There is little IRS guidance available specifically on the issue of taxability of funds received though crowdfunding. The IRS did issue Information Letter 2016-36 (IL) in response to a taxpayer’s request for guidance in the business contribution arena. The IL generically refers to the general tax law principles of IRC §61: “Gross income includes all income from whatever source derived.” It goes on to say:

“In general, money received without an offsetting liability (such as a repayment obligation), that is neither a capital contribution to an entity in exchange for a capital interest in the entity nor a gift, is includible in income. The facts and circumstances of a particular situation must be considered to determine whether the money received in that situation is income. What that means is that crowdfunding revenues generally are includible in income if they are not 1) loans that must be repaid, 2) capital contributed to an entity in exchange for an equity interest in the entity, or 3) gifts made out of detached generosity and without any “quid pro quo.” However, a voluntary transfer without a “quid pro quo” is not necessarily a gift for federal income tax purposes. In addition, crowdfunding revenues must generally be included in income to the extent they are received for services rendered or are gains from the sale of property.”

So generally, if the funds raised are for a charitable purpose such as a medical need, funeral, or other personal need of an individual or family, there are no tax consequences if the individual “gifts” are below the IRS threshold for the gift tax annual exclusion. In these cases, the contributor expects nothing in return for his contribution.

If funds raised, for example, are for a start-up business, and the contributor receives an equity interest in the enterprise, the funds may be treated as a capital contribution. If the contributor receives something in exchange for the funds, there will likely be income tax consequences, as well as state sales tax consequences for the fund raiser. These situations most commonly arise in connection with test marketing a product through a crowdfunding platform.

The issuance of Form 1099-K as a result of the type of revenue generating activity discussed above is governed by IRC §6050W, “Returns relating to payments made in settlement of payment card and third party network transactions.” A Form 1099-K must be filed under the following circumstances: “A payment settlement entity (PSE) must file Form 1099-K for payments made in settlement of reportable payment transactions for each calendar year. A PSE makes a payment in settlement of a reportable payment transaction, that is, any payment card or third party network transaction, if the PSE submits the instruction to transfer funds to the account of the participating payee to settle the reportable payment transaction.”

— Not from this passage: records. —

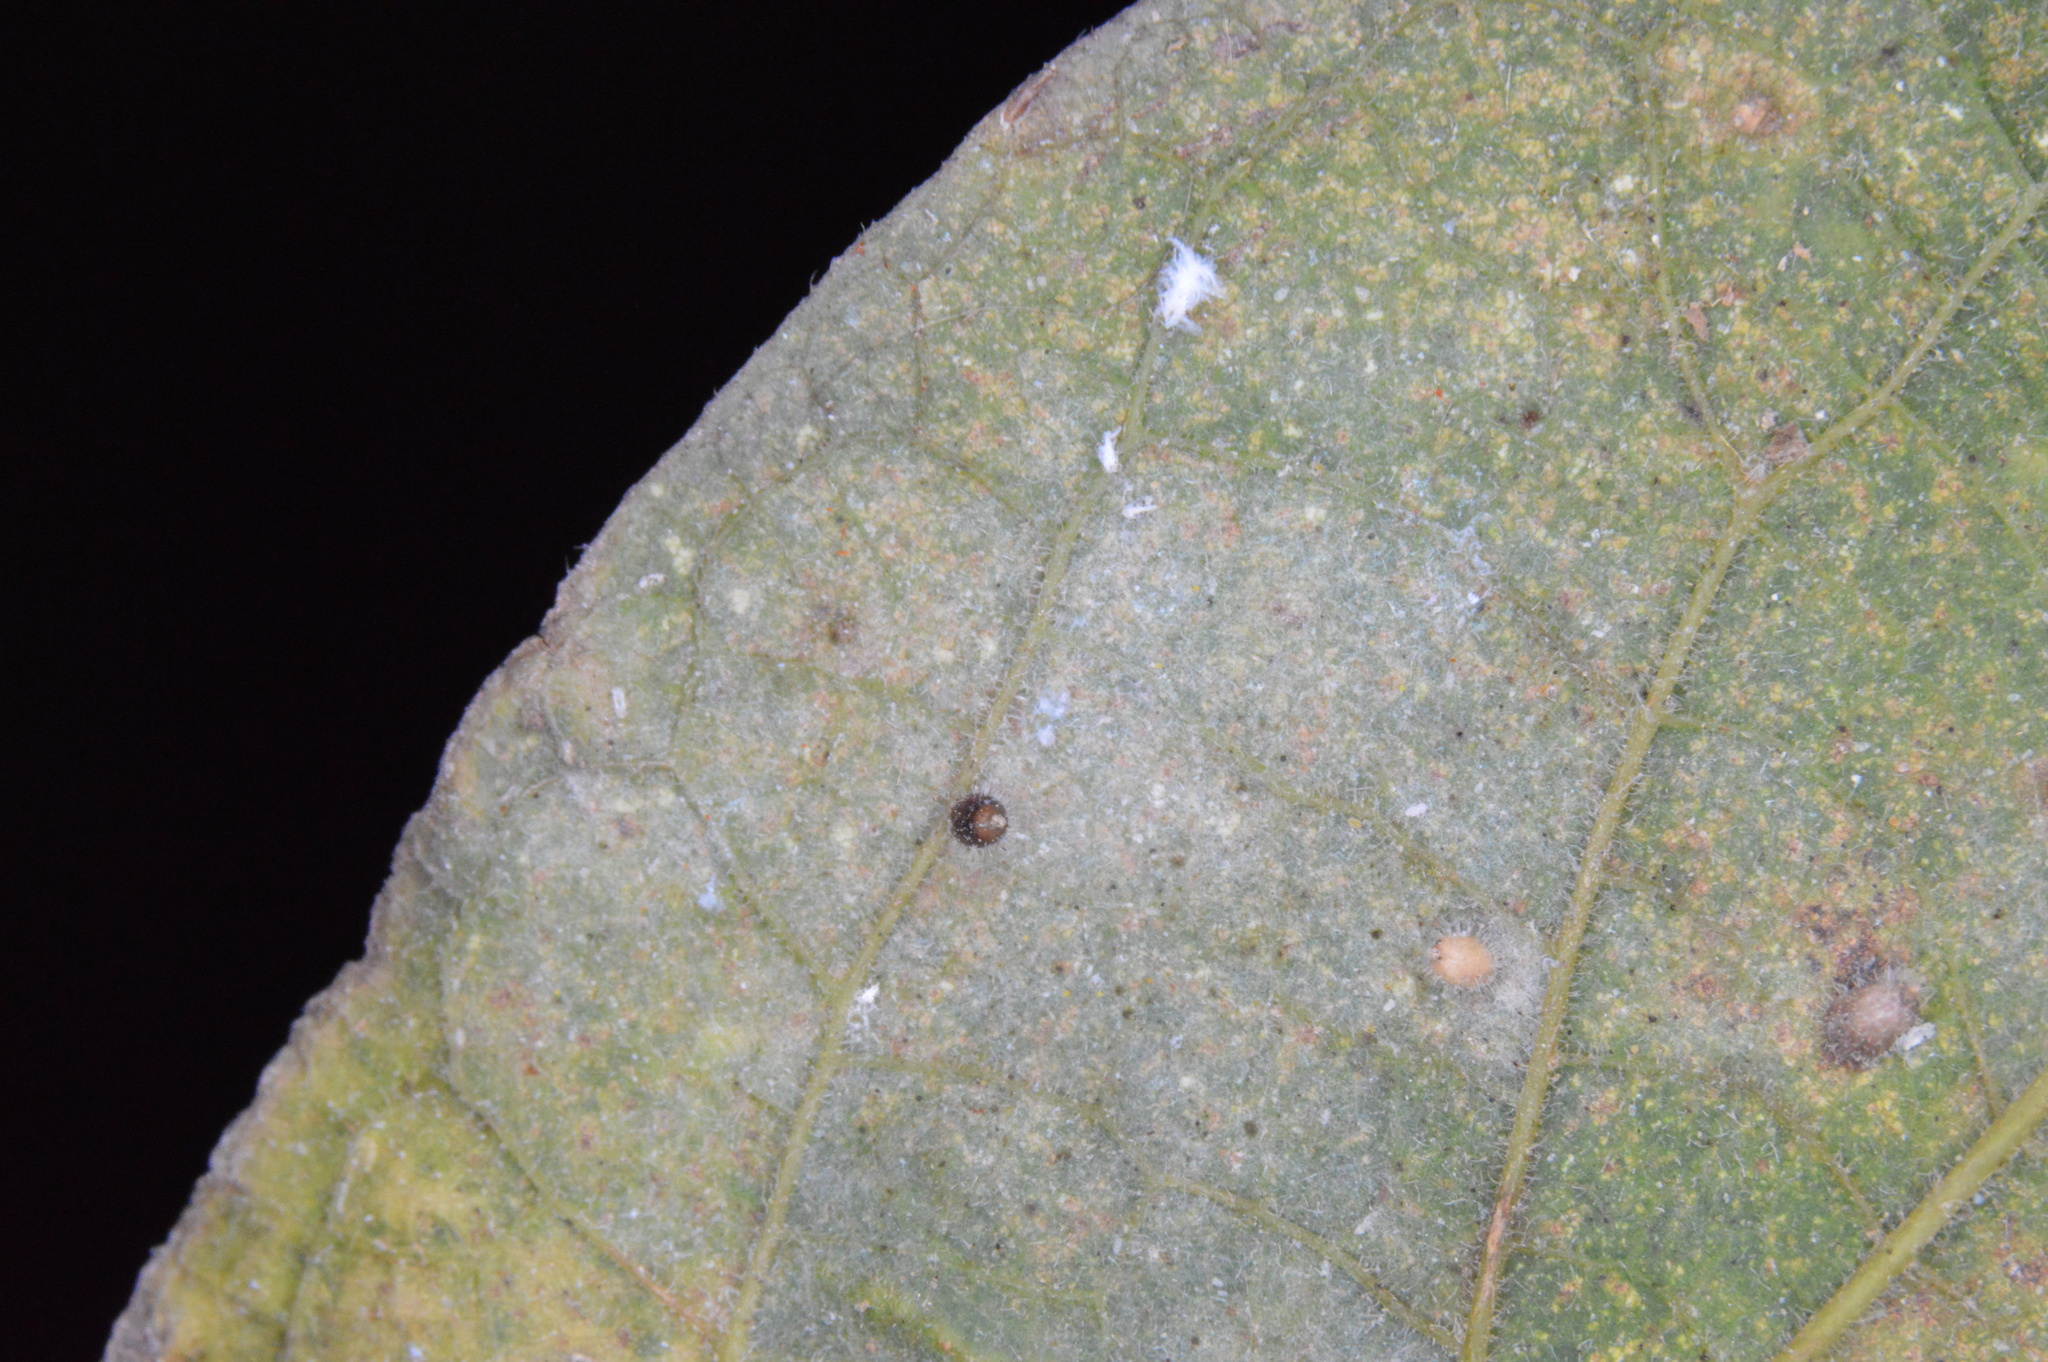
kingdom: Animalia
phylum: Arthropoda
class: Insecta
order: Diptera
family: Cecidomyiidae
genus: Celticecis
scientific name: Celticecis cupiformis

It is apparent that there are a myriad of scenarios surrounding crowdfunding activities, and the potential tax implications of these activities. This note only scratches the surface of the various ways people are trying to raise money on-line through the use of social media, using different platforms that make it easy to do so. It may be advantageous to add as a best practice, at a minimum to any business client questionnaire, whether they engage in on-line crowdfunding. It is important to secure the specific facts surrounding the activity to use as a guide as you determine any tax consequences of such activity, how to handle your client’s Form 1099-R, and also in advising clients who are contemplating fund raising of this type. This issue is of growing importance in the area of taxability of on-line transactions, and we will look for more guidance from the IRS, as well as state tax agencies for sales tax implications, on handling these transactions in the months to come.

Kathleen M. Lach is a Partner in the Tax and Litigation Departments of Arnstein & Lehr LLP. She represents clients before a variety of different tax authorities, including the Internal Revenue Service, the Illinois Department of Revenue, and the Illinois Department of Employment Security.